**Приведённый отрывок**

Ответы, конечно, не могут быть однозначными. Да, были тут мотивы и личные – стремление вырваться из-под опеки Брюсова, горькая обида на Вяч. Иванова, ссора с Волошиным, закончившаяся дуэлью. Было здесь, видимо, и желание почувствовать себя наконец-то самостоятельным, главой школы, а не подчинённым. Были и причины чисто литературные, «формальные», зависевшие от индивидуальности Гумилёва как поэта (отказ от музыки в пользу изобразительности и архитектурности, пристрастие к именам художников, не входивших в основной пантеон символизма, и пр.). Но всё-таки, видимо, было нечто и более принципиальное, что заставляло не просто противопоставлять себя прежним кумирам, но и сделаться главой новой литературной школы, не существующей рядом с символизмом, а осознанно стремящийся его сменить, вытеснить с литературной арены.

**Исходный листинг**
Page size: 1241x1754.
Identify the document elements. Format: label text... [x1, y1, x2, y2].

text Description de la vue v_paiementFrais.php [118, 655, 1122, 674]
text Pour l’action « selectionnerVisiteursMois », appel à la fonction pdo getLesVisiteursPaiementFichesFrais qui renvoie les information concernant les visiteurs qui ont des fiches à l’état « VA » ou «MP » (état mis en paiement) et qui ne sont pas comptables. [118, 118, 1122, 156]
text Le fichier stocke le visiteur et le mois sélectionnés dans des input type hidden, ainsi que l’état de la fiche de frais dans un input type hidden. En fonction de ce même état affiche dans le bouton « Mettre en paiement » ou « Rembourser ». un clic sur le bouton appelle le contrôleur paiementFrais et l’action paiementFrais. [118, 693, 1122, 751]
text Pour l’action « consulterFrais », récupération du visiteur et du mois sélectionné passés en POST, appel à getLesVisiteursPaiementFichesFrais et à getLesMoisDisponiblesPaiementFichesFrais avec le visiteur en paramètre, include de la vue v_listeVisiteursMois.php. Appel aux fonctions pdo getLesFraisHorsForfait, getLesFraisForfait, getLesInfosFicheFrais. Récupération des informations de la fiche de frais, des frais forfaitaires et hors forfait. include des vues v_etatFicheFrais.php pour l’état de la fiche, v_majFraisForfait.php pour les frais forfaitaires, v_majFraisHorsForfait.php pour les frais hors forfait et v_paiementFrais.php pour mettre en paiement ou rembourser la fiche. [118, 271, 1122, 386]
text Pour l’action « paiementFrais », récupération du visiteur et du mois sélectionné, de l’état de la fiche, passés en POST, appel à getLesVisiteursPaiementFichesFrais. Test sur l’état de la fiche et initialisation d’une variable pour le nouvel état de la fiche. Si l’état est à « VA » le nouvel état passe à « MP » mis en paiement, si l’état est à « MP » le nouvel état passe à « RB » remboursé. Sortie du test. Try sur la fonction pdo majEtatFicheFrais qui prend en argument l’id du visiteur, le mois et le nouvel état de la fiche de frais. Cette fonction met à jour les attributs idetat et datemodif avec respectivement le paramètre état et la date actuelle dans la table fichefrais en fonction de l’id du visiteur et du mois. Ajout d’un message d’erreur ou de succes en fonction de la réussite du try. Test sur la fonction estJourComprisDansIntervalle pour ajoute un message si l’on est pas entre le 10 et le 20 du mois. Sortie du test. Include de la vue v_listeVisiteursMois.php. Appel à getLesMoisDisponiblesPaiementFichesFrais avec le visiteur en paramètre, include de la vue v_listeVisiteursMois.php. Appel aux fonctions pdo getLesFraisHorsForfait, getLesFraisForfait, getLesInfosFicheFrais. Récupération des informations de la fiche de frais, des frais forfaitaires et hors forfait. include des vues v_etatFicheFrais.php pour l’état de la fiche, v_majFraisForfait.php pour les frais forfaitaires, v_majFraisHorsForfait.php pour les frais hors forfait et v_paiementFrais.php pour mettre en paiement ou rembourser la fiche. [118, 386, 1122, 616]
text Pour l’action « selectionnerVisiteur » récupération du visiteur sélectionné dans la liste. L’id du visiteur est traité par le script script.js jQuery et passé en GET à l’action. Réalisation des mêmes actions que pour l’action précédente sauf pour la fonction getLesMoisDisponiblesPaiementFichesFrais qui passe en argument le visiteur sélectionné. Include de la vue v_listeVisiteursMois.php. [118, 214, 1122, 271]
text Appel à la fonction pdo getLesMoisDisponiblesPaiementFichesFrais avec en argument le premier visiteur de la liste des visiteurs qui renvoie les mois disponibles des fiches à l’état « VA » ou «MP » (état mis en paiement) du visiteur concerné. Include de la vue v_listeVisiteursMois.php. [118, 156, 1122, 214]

---

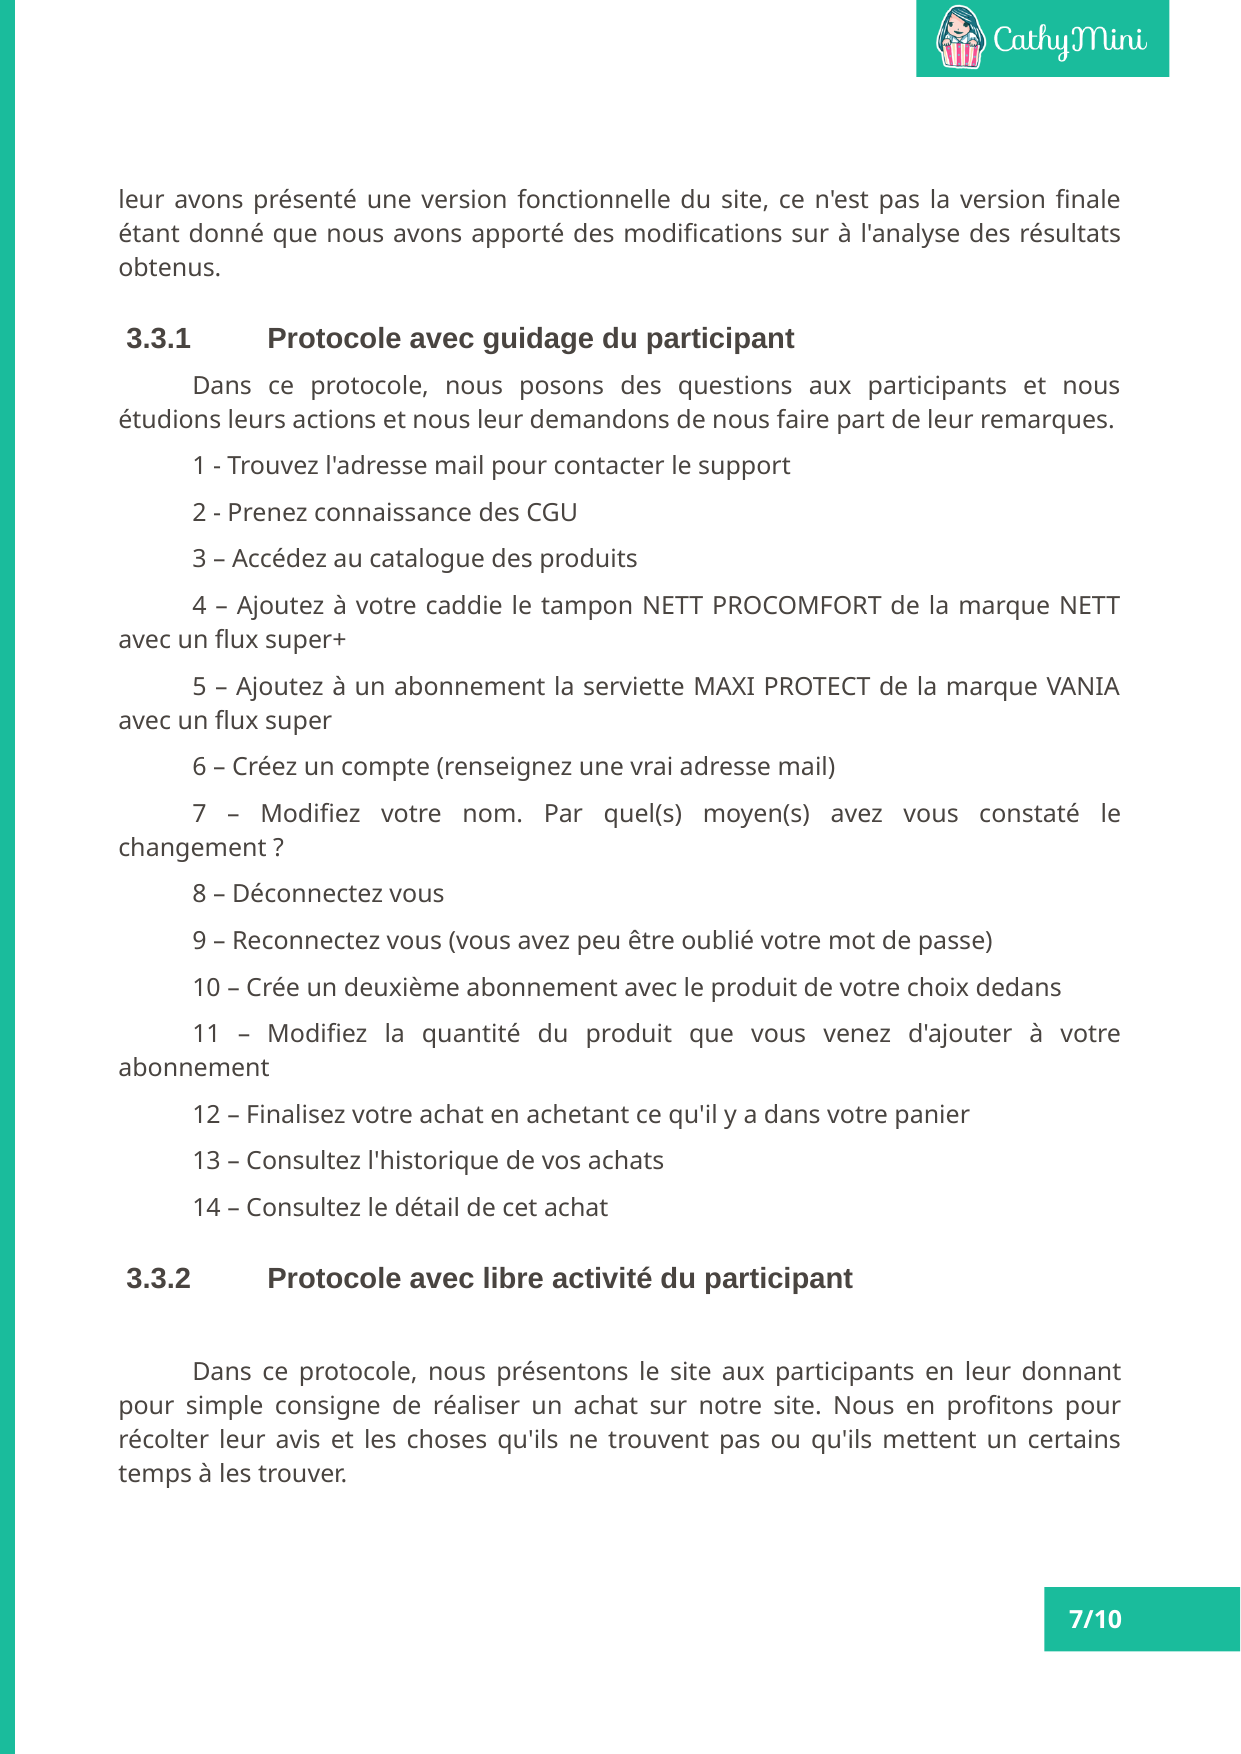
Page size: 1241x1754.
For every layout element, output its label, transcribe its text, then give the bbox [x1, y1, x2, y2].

**Задания к упражнению**
(a) Чем, согласно отрывку о Гумилёве, закончилась ссора с Волошиным?
(b) Какие причины отрывок о Гумилёве называет чисто литературными, «формальными», и от чего они, по его словам, зависели? Ответьте в одном–трёх предложениях.
(c) Продолжите отрывок о Гумилёве, начав сразу после его последнего предложения.

**Ответы к заданиям**
(a) Дуэлью.

(b) Эти причины зависели от индивидуальности Гумилёва как поэта. К ним отнесены отказ от музыки в пользу изобразительности и архитектурности и пристрастие к именам художников, не входивших в основной пантеон символизма.

(c)
Прежде всего скажу, что, в представлении Гумилёва, акмеизм не отменял символистского жизнетворчества. Существовали вполне определённые представления о том, что в жизни акмеистично, а что нет, и в письмах Гумилёва это время от времени прорывается. И ведь жизнь самого поэта строилась вполне по канонам литературы: в ней были и попытки самоубийства, и дуэль, и путешествия в экзотические страны. Не лишне здесь, видимо, будет отметить, что для него, помимо общепонятных причин, в этих путешествиях были и цели, выходящие за пределы явно очерченные (испытание себя в борьбе с опасностью, знакомство с иной, неизвестной культурой и проч.). Тут есть, по крайней мере, три ключа, позволяющих понять стремление Гумилёва в Африку. Первый из них – судьба Артюра Рембо, с которым Гумилёв явно чувствовал свою биографическую и творческую соотнесённость, — не случайно в биографии Рембо африканского периода регулярно мелькают те же географические названия и имена племён, что и в описаниях поездок Гумилёва. Второй – масонская мифология, предполагавшая в качестве отмеченных для посвящённых, особенно для посвящённых высших степеней, Смирну и Каир, которые Гумилёв счёл для себя необходимым посетить в первые же свои странствия15. И, наконец, третье: представление оккультистов и спиритуалистов о том, что в исторической тетраде рас, несущих в себе истинный свет мудрости, — а такими представлялись следующие одни за другими лемурийцы, атланты, чёрные и в настоящее время белые, — Африка являлась непосредственной предшественницей нынешней ступени цивилизации и что в различных её культурах сохранились важнейшие остатки цивилизаций предыдущих, равно как и столь же важные зачатки нынешней16. Поиски путей движения от прошлого к будущему, в котором поэту надлежит играть важнейшую роль, должны были неминуемо привести Гумилёва в Африку, так же как и завет Заратустры: «А Заратустра был другом всех тех, что совершают далёкие путешествия и не могут жить без опасностей»17.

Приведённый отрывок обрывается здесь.